Pendapat Lembaga Resmi
Menurut Majma’ al-Fiqh al-Islami (OKI), prinsip kepemilikan harus memperhatikan kemaslahatan umum. Oleh karena itu, kepemilikan individu tidak boleh bertentangan dengan kepentingan masyarakat luas. Hal ini juga ditegaskan dalam fatwa DSN-MUI, bahwa harta yang dimiliki wajib dikelola sesuai prinsip syariah dan tidak boleh digunakan untuk hal yang diharamkan.
C. AKAD
Al-aqd (jamak: al-uquud) artinya ikatan atau tali sampul. Menurut para ulama fiqih, akad adalah pertemuan antara ijab dan kabul yang sesuai dengan ketentuan syariat, sehingga melahirkan akibat hukum terhadap objek yang diperjanjikan. Menurut Kompilasi Hukum Ekonomi Syariah, akad dipahami sebagai kesepakatan antara dua pihak atau lebih dalam suatu perjanjian untuk melakukan atau tidak melakukan suatu perbuatan hukum tertentu.
1. Rukun akad
a) Al-aqid, pihak-pihak yang berakad.
b) Sighat, perbuatan yang menunjukkan terjadinya akad berupa ijab (ucapan yang diucapkan oleh penjual) dan qabul (ucapan setuju dan rela yang berasal dari pembeli).
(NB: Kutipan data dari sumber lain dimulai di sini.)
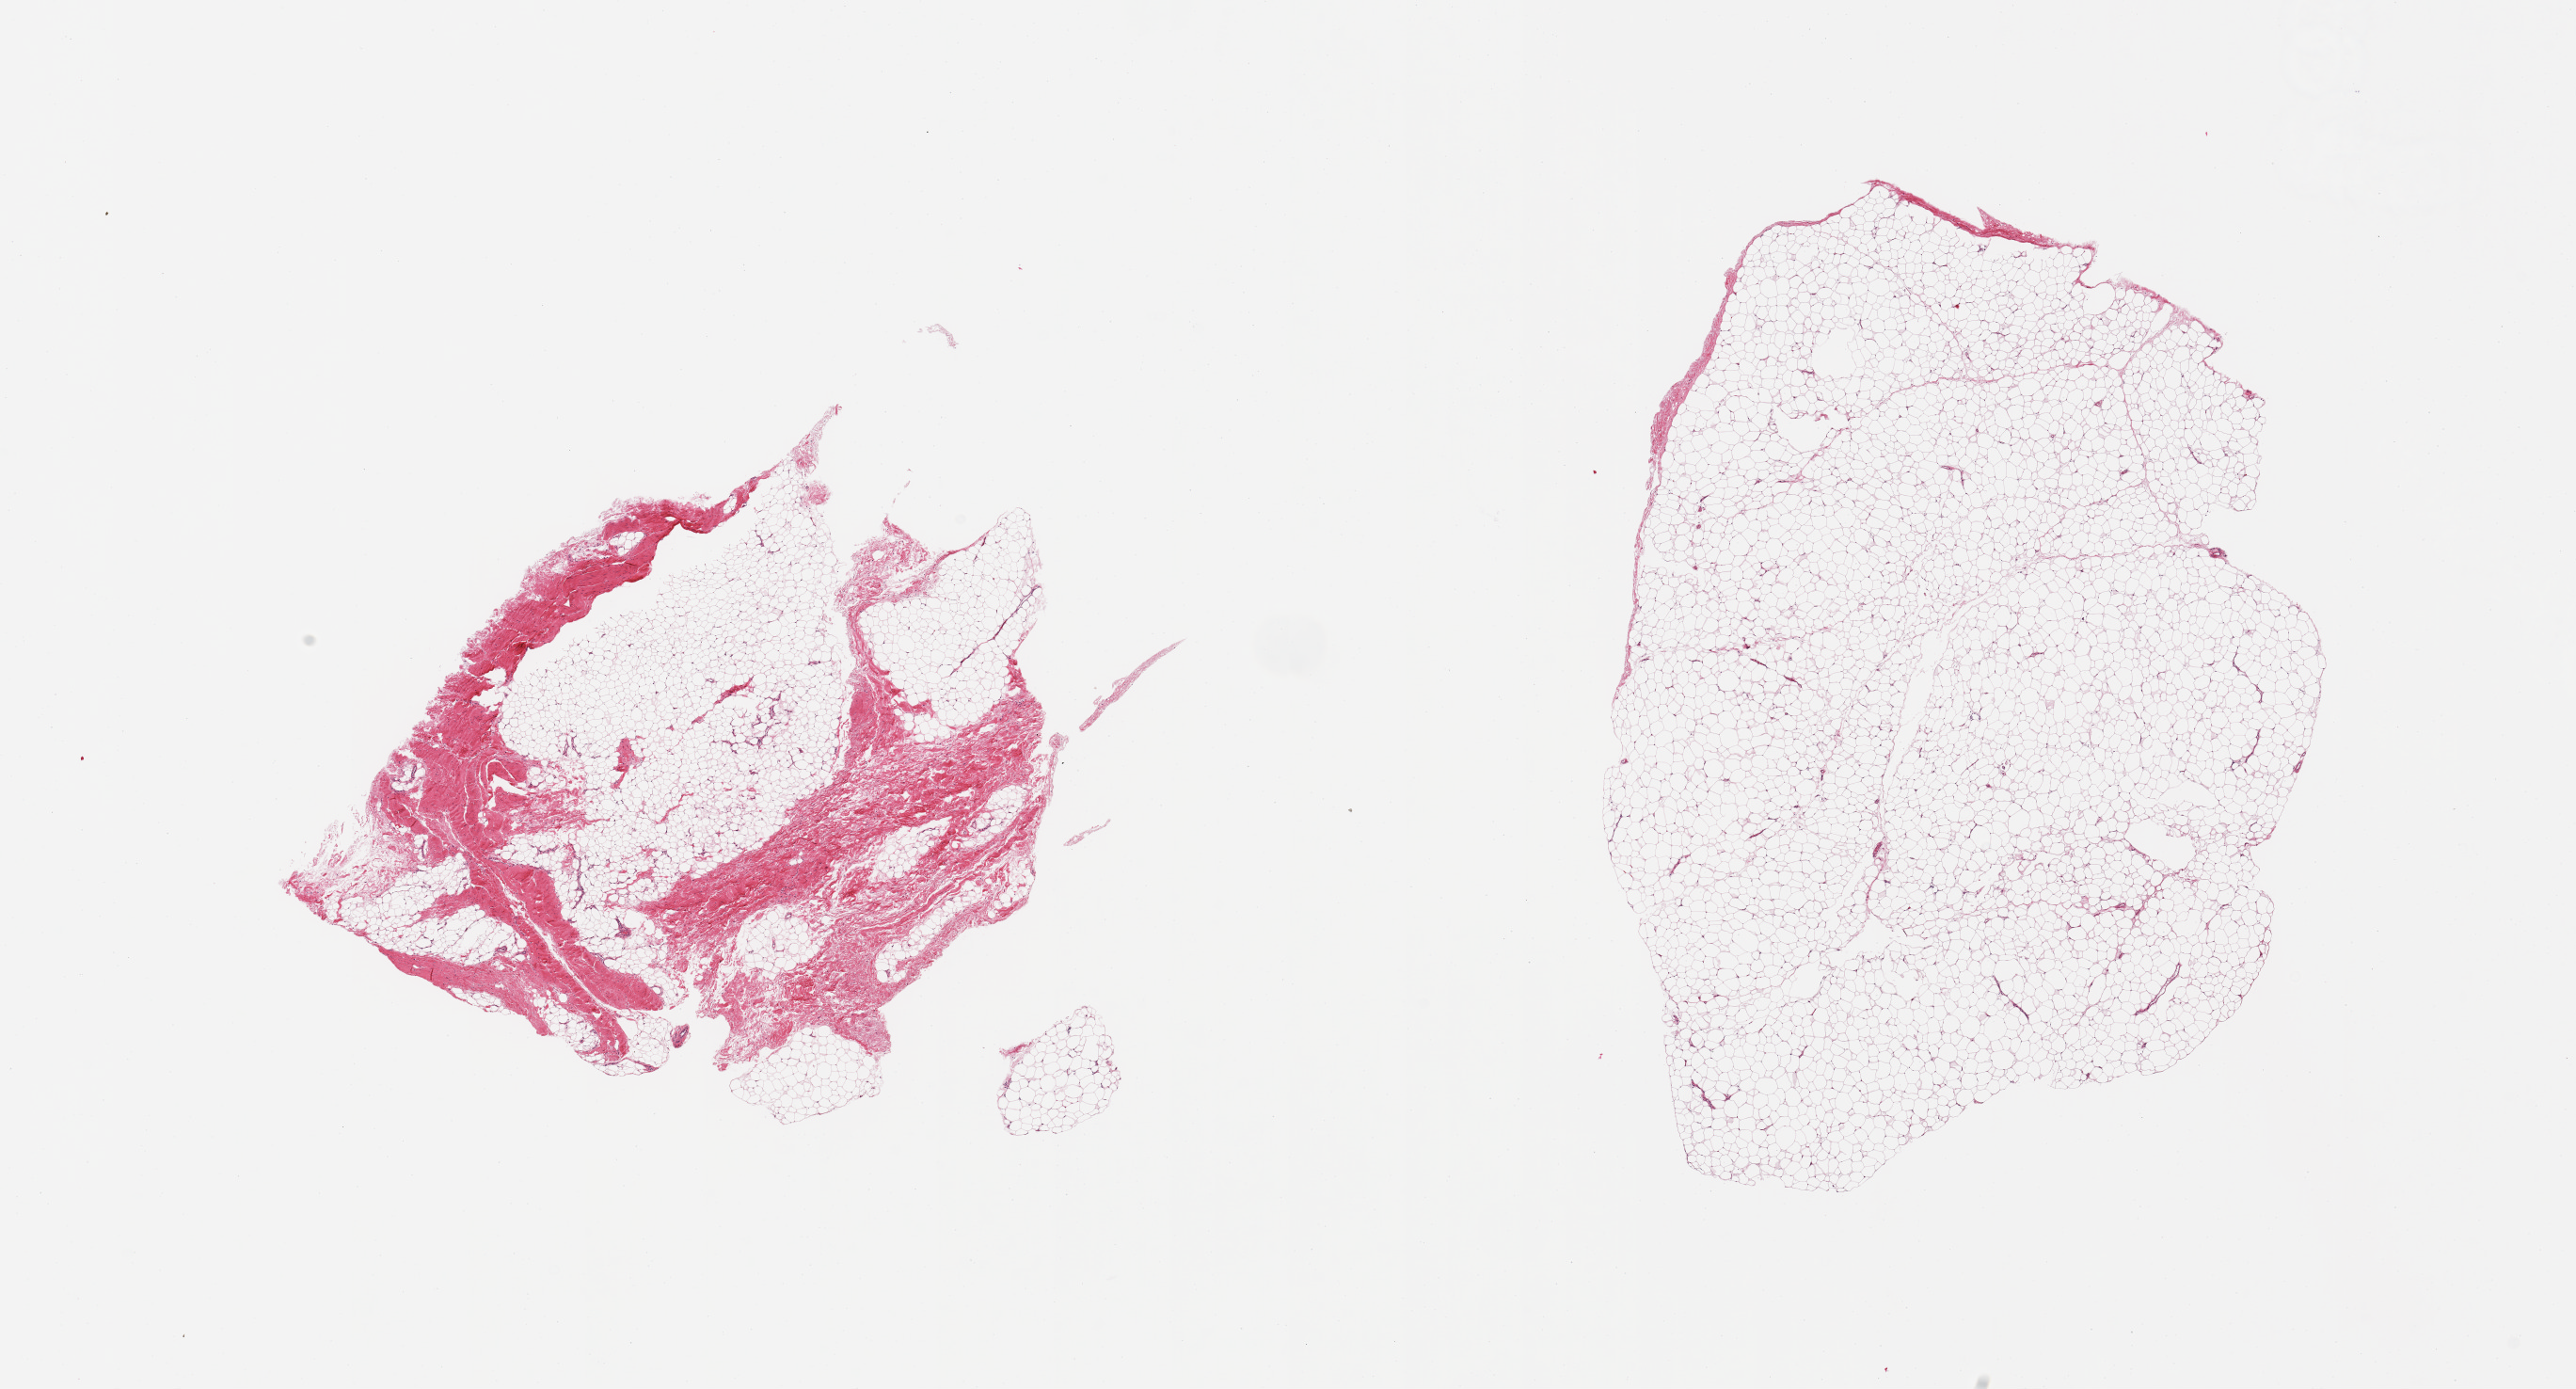
Digitized hematoxylin and eosin (H&E)-stained section, brightfield — a low-resolution overview of the entire scanned area, about 21.7 x 11.7 mm. PAXgene-fixed, paraffin-embedded tissue. Section of adipose tissue (target tissue). Donor tissue sample. Donor: male.
* reviewer comment on this tissue sample: 2 pieces, ~30% fascia/vascular elements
Hal-hal yang harus diperhatiakan dalam sighat:
- Sighat al aqd harus jelas pengertiannya.
- Harus bersesuaian dengan ijab dan qabul.
- Menggambarkan kesungguhan kemauan dari pihak-pihak yang berkaitan.
c) Al-ma’qud alaih, objek akad.
2. Jenis-jenis akad menurut tujuannya
a) Akad Tabarru’: akad yang dimaksudkan untuk menolong dan murni semata-mata kaena mengharapkan ridha dan pahala dari Allah SWT, sama sekali tidak ada unsur mencari imbal hasil. Contohnya Hibah, Waqaf, Wasiat, Wakalah, Kafalah, Hafalah, Rahn, Qiradh.
b) Akad Tijari: akad yang dimaksudkan untuk mencari dan mendapatkan keuntungan dimana rukun dan syarat telah dipenuhi semuanya. Contoh: Murabahah, Salam, Istishna’, Musyarakah.